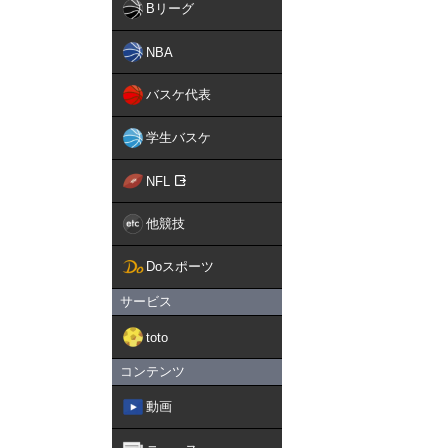
Bリーグ
NBA
バスケ代表
学生バスケ
NFL
他競技
Doスポーツ
サービス
toto
コンテンツ
動画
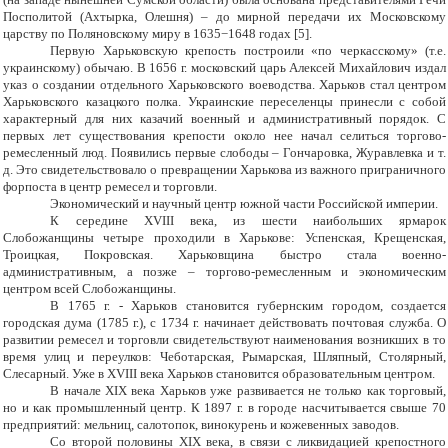
Посполитой (Ахтырка, Олешня) – до мирной передачи их Московскому
царству по Поляновскому миру в 1635−1648 годах [5].
Первую Харьковскую крепость построили «по черкасскому» (т.е.
украинскому) обычаю. В 1656 г. московский царь Алексей Михайлович издал
указ о создании отдельного Харьковского воеводства. Харьков стал центром
Харьковского казацкого полка. Украинские переселенцы принесли с собой
характерный для них казачий военный и административный порядок. С
первых лет существования крепости около нее начал селиться торгово-
ремесленный люд. Появились первые слободы – Гончаровка, Журавлевка и т.
д. Это свидетельствовало о превращении Харькова из важного приграничного
форпоста в центр ремесел и торговли.
Экономический и научный центр южной части Российской империи.
К середине XVIII века, из шести наибольших ярмарок
Слобожанщины четыре проходили в Харькове: Успенская, Крещенская,
Троицкая, Покровская. Харьковщина быстро стала военно-
административным, а позже – торгово-ремесленным и экономическим
центром всей Слобожанщины.
В 1765 г. - Харьков становится губернским городом, создается
городская дума (1785 г.), с 1734 г. начинает действовать почтовая служба. О
развитии ремесел и торговли свидетельствуют наименования возникших в то
время улиц и переулков: Чеботарская, Рымарская, Шляпный, Столярный,
Слесарный. Уже в XVIII века Харьков становится образовательным центром.
В начале XIX века Харьков уже развивается не только как торговый,
но и как промышленный центр. К 1897 г. в городе насчитывается свыше 70
предприятий: мельниц, салотопок, винокурень и кожевенных заводов.
Со второй половины XIX века, в связи с ликвидацией крепостного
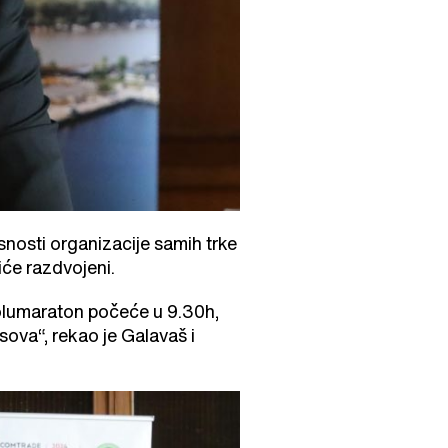
snosti organizacije samih trke
iće razdvojeni.
polumaraton počeće u 9.30h,
sova“, rekao je Galavaš i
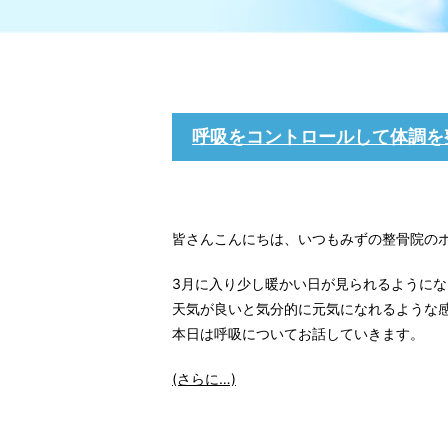
呼吸をコントロールして体調を
皆さんこんにちは、いつもみずの整骨院の
3月に入り少し暖かい日が見られるようにな
天気が良いと気分的に元気になれるような
本日は呼吸についてお話していきます。
(さらに…)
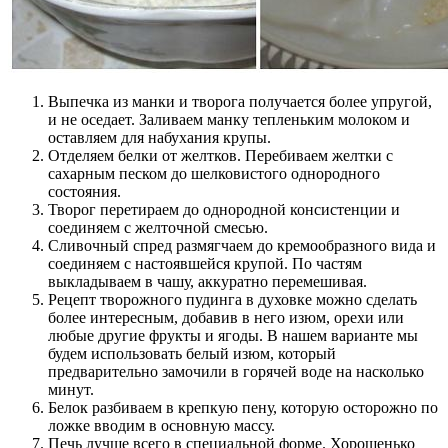
Выпечка из манки и творога получается более упругой,
и не оседает. Заливаем манку тепленьким молоком и
оставляем для набухания крупы.
Отделяем белки от желтков. Перебиваем желтки с
сахарным песком до шелковистого однородного
состояния.
Творог перетираем до однородной консистенции и
соединяем с желточной смесью.
Сливочный спред размягчаем до кремообразного вида и
соединяем с настоявшейся крупой. По частям
выкладываем в чашу, аккуратно перемешивая.
Рецепт творожного пудинга в духовке можно сделать
более интересным, добавив в него изюм, орехи или
любые другие фрукты и ягоды. В нашем варианте мы
будем использовать белый изюм, который
предварительно замочили в горячей воде на насколько
минут.
Белок разбиваем в крепкую пену, которую осторожно по
ложке вводим в основную массу.
Печь лучше всего в специальной форме. Хорошенько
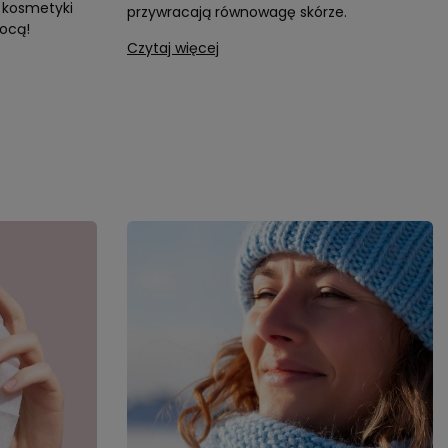
 kosmetyki
przywracają równowagę skórze.
ocą!
Czytaj więcej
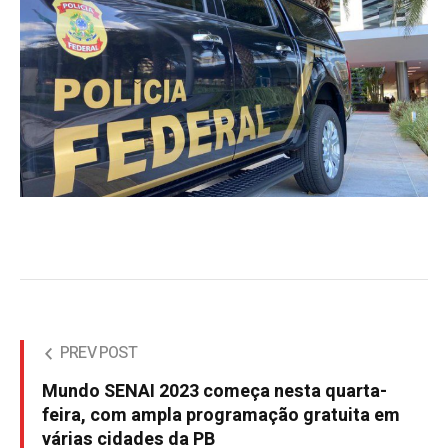
PREV POST
Mundo SENAI 2023 começa nesta quarta-
feira, com ampla programação gratuita em
várias cidades da PB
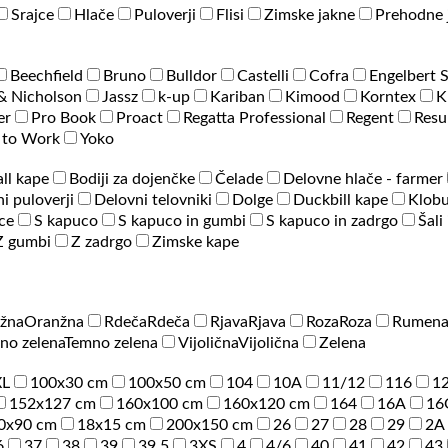
Srajce
Hlače
Puloverji
Flisi
Zimske jakne
Prehodne 
Beechfield
Bruno
Bulldor
Castelli
Cofra
Engelbert 
& Nicholson
Jassz
k-up
Kariban
Kimood
Korntex
K
er
Pro Book
Proact
Regatta Professional
Regent
Resu
 to Work
Yoko
ll kape
Bodiji za dojenčke
Čelade
Delovne hlače - farmer
i puloverji
Delovni telovniki
Dolge
Duckbill kape
Klobu
ce
S kapuco
S kapuco in gumbi
S kapuco in zadrgo
Šali
Z gumbi
Z zadrgo
Zimske kape
žna
Oranžna
Rdeča
Rdeča
Rjava
Rjava
Roza
Roza
Rumen
no zelena
Temno zelena
Vijolična
Vijolična
Zelena
XL
100x30 cm
100x50 cm
104
10A
11/12
116
1
152x127 cm
160x100 cm
160x120 cm
164
16A
16
0x90 cm
18x15 cm
200x150 cm
26
27
28
29
2A
6
37
38
39
39.5
3XS
4
4/6
40
41
42
43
* * * * * * *
▸ **To-do item**: Put the lines into a JSON list of strings, starting at the line that contains "呼吸をコントロールして体調を" and ending at the line that contains "várias cidades da PB". Use one string per line, skip blank lines, and leave the pictures out.

▸ **Expected output**:
[
  "呼吸をコントロールして体調を",
  "皆さんこんにちは、いつもみずの整骨院の",
  "3月に入り少し暖かい日が見られるようにな",
  "天気が良いと気分的に元気になれるような",
  "本日は呼吸についてお話していきます。",
  "(さらに…)",
  "Выпечка из манки и творога получается более упругой,",
  "и не оседает. Заливаем манку тепленьким молоком и",
  "оставляем для набухания крупы.",
  "Отделяем белки от желтков. Перебиваем желтки с",
  "сахарным песком до шелковистого однородного",
  "состояния.",
  "Творог перетираем до однородной консистенции и",
  "соединяем с желточной смесью.",
  "Сливочный спред размягчаем до кремообразного вида и",
  "соединяем с настоявшейся крупой. По частям",
  "выкладываем в чашу, аккуратно перемешивая.",
  "Рецепт творожного пудинга в духовке можно сделать",
  "более интересным, добавив в него изюм, орехи или",
  "любые другие фрукты и ягоды. В нашем варианте мы",
  "будем использовать белый изюм, который",
  "предварительно замочили в горячей воде на насколько",
  "минут.",
  "Белок разбиваем в крепкую пену, которую осторожно по",
  "ложке вводим в основную массу.",
  "Печь лучше всего в специальной форме. Хорошенько",
  " kosmetyki",
  "przywracają równowagę skórze.",
  "ocą!",
  "Czytaj więcej",
  "PREV POST",
  "Mundo SENAI 2023 começa nesta quarta-",
  "feira, com ampla programação gratuita em",
  "várias cidades da PB"
]